First, note that == and to a lesser extent < on double is often a poor idea: often you'll have values that logically "should" be equal if the double was infinite precision, but are slightly different.

However, collecting the frequencies is easy:

template<typename T, typename Allocator>
std::unordered_map< T, std::size_t > frequencies( std::vector<T, Allocator> const& src ) {
  std::unordered_map< T, std::size_t > retval;
  for (auto&& x:src)
    ++retval[x];
  return retval;
}

assuming std::hash<T> is defined (which it is for double). If not, there is more boilerplate, so I'll skip it. Note that this does not care if the vector is sorted.

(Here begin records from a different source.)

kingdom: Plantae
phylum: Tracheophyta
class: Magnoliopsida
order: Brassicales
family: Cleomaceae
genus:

If you want it in the form of std::vector<std::size_t> in sync with your sorted vector, you can just do this:

template<typename T, typename Hash, typename Equality, typename Allocator>
std::vector<std::size_t> collate_frequencies(
  std::vector<T, Allocator> const& order,
  std::unordered_map<T, std::size_t, Hash, Equality> const& frequencies
) {
  std::vector<std::size_t> retval;
  retval.reserve(order.size());
  for( auto&& x : order )
    retval.push_back( frequencies[x] );
  return retval;
}

I took the liberty of making these functions overly generic, so they support more than just doubles.



回答3:

using equal_range:

std::vector<int> results;
for(auto i = begin(v); i != end(v);)
{
    auto r = std::equal_range(i, end(v), *i);
    results.emplace_back( std::distance(r.first, r.second) );
    i = r.second;
}

SSCCE:

#include <vector>
#include <algorithm>
#include <iostream>
#include <iterator>

int main()
{
    std::vector<double> v{1.0, 2.0, 1.0, 2.0, 1.0, 3.0};
    std::sort(begin(v), end(v));

    std::vector<int> results;
    for(auto i = begin(v); i != end(v);)
    {
        auto r = std::equal_range(i, end(v), *i);
        results.emplace_back( std::distance(r.first, r.second) );
        i = r.second;
    }

    for(auto const& e : results) std::cout << e << "; ";
}